Under this line are the records; repeat exactly the lines starting at the one containing "Trenzado | Transferencia" and ending at the one containing "ہم سے رابطہ کریں", omitting pictures.

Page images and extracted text
※ ※ ※

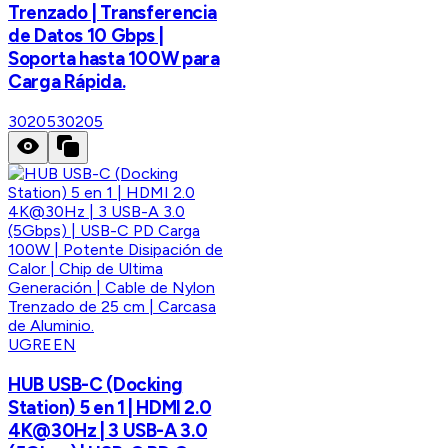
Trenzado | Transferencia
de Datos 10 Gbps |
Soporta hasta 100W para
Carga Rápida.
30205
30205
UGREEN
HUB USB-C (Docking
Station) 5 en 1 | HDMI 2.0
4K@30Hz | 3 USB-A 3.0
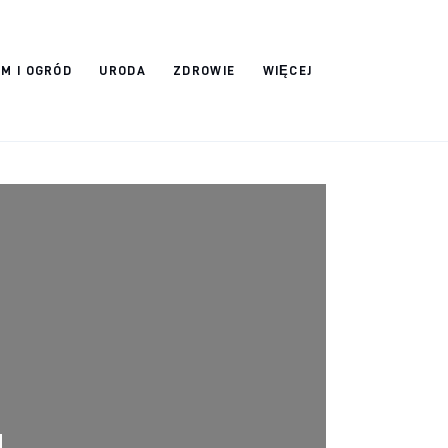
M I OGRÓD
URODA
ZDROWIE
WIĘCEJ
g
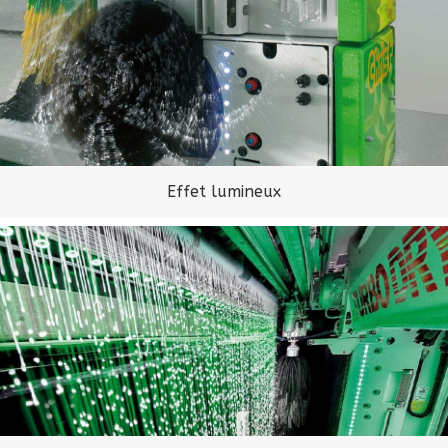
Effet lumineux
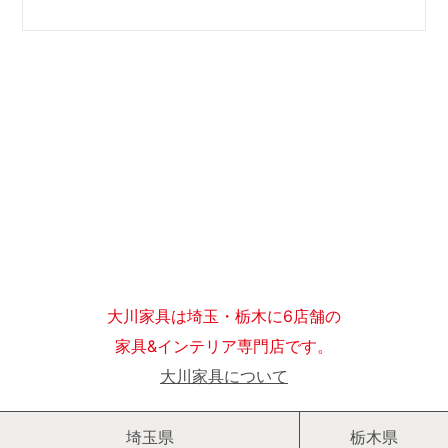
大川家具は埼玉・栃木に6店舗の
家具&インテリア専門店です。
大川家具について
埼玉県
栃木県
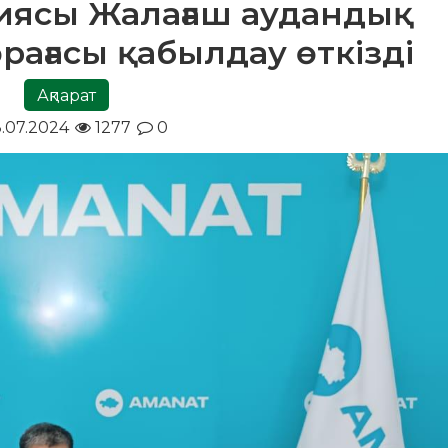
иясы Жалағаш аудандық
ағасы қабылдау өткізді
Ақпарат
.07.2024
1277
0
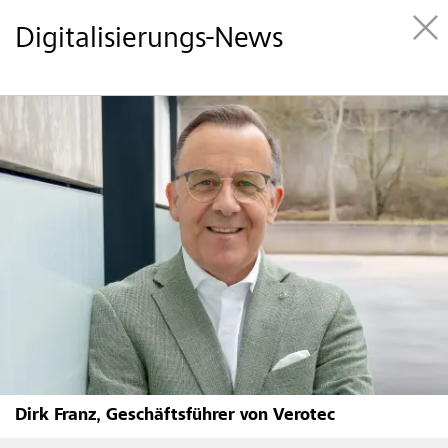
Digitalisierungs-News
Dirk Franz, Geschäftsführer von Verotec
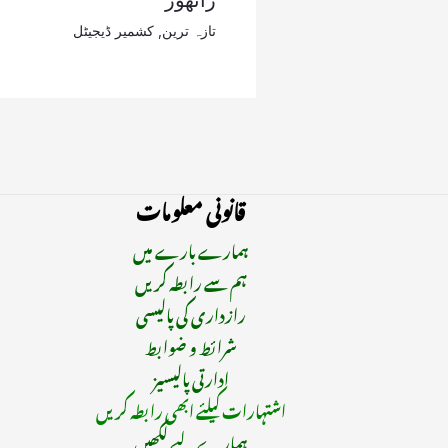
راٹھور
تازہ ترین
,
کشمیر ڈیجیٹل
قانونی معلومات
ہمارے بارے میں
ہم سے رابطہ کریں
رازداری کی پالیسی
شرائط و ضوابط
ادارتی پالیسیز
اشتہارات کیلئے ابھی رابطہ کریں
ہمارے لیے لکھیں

※ ※ ※

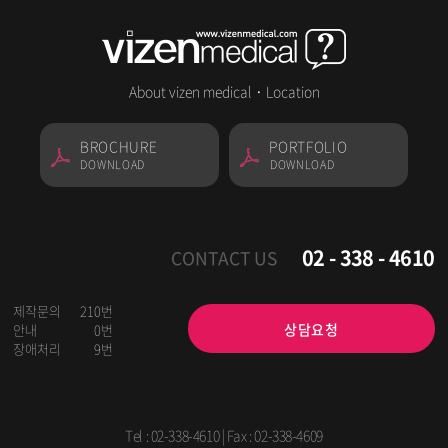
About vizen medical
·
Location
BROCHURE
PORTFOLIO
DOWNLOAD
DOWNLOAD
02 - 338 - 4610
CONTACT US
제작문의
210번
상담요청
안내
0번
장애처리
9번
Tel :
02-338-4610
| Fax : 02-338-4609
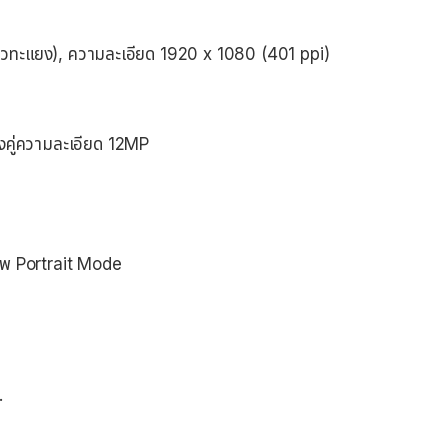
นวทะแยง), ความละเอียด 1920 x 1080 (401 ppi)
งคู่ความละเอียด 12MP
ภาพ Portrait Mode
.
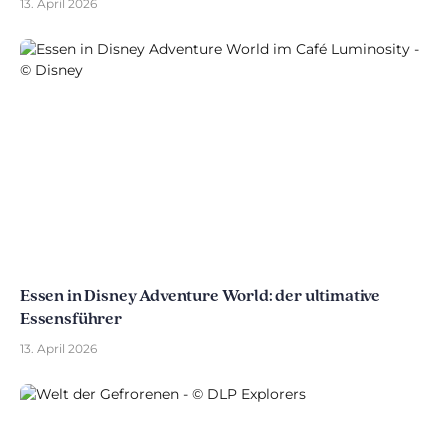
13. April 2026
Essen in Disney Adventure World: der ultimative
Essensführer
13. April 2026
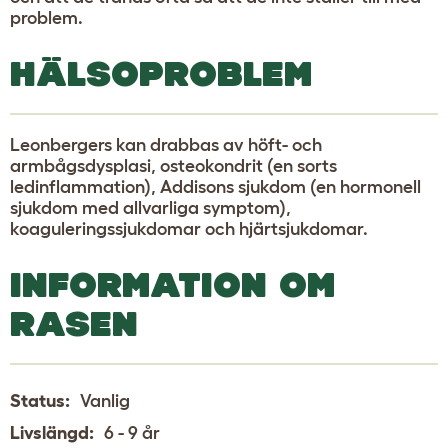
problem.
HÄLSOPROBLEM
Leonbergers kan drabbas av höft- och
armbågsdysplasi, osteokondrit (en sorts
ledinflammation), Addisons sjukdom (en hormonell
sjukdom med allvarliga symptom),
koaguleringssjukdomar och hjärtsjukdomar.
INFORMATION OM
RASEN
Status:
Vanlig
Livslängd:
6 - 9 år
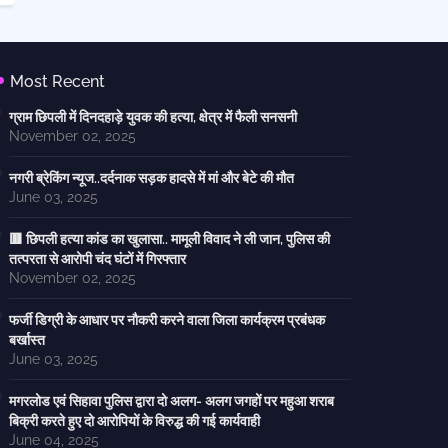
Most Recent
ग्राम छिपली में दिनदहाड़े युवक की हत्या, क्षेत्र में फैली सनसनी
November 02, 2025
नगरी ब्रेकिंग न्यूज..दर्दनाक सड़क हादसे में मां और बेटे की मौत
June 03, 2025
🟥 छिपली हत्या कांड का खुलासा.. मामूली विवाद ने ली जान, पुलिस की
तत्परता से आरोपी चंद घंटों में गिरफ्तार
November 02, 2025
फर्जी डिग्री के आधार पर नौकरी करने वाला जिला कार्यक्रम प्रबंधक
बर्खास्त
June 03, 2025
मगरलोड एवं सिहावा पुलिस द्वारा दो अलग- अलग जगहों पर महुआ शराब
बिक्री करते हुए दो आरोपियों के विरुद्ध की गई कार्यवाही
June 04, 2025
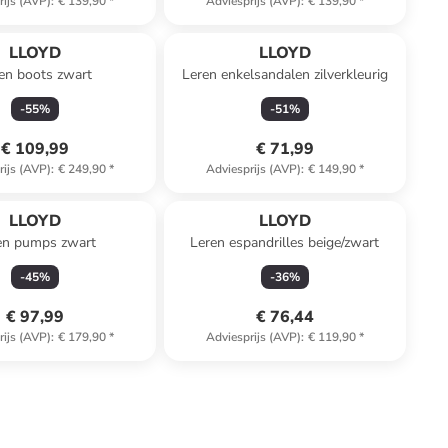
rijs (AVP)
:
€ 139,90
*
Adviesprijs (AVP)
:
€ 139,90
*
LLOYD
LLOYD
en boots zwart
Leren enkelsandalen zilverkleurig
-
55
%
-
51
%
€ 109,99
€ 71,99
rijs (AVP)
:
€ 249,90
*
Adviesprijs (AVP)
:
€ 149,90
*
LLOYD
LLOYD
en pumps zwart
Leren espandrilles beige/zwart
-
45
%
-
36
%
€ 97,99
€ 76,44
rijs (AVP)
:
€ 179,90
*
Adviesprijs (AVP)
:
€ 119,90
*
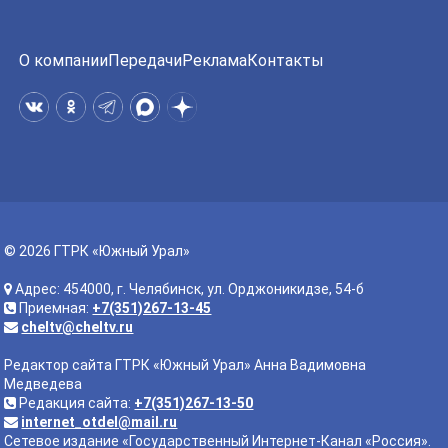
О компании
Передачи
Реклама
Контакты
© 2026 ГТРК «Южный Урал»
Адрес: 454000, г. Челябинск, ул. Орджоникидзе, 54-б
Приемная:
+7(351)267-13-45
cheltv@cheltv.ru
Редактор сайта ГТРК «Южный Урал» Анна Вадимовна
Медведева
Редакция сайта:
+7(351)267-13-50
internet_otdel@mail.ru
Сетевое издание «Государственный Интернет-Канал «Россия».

※ ※ ※

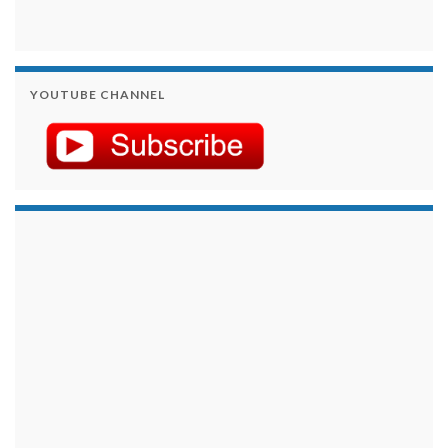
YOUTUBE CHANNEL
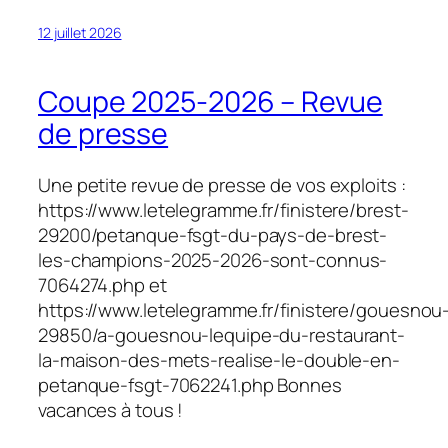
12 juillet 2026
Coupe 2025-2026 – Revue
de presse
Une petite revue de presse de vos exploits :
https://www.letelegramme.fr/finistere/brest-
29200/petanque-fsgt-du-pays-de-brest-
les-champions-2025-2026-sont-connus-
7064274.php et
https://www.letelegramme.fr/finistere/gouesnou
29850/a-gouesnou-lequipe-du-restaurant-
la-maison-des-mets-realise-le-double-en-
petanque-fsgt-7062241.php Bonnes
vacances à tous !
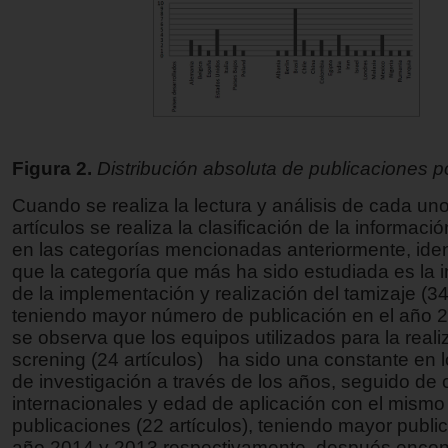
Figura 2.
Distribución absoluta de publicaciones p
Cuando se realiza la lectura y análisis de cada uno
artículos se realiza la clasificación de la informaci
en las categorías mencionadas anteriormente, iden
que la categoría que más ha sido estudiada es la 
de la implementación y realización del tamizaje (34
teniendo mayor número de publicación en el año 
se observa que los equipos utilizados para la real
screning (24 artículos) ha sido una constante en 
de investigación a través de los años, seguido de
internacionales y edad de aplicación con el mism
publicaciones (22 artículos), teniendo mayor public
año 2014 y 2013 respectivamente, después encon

※ ※ ※

* [RESPONSE BOX]
Trenzado | Transferencia
de Datos 10 Gbps |
Soporta hasta 100W para
Carga Rápida.
30205
30205
UGREEN
HUB USB-C (Docking
Station) 5 en 1 | HDMI 2.0
4K@30Hz | 3 USB-A 3.0
M I OGRÓD
URODA
ZDROWIE
WIĘCEJ
g
Effet lumineux
大川家具は埼玉・栃木に6店舗の
家具&インテリア専門店です。
大川家具について
埼玉県
栃木県
иясы Жалағаш аудандық
ағасы қабылдау өткізді
Ақпарат
.07.2024
1277
0
Digitalisierungs-News
Dirk Franz, Geschäftsführer von Verotec
راٹھور
تازہ ترین
,
کشمیر ڈیجیٹل
قانونی معلومات
ہمارے بارے میں
ہم سے رابطہ کریں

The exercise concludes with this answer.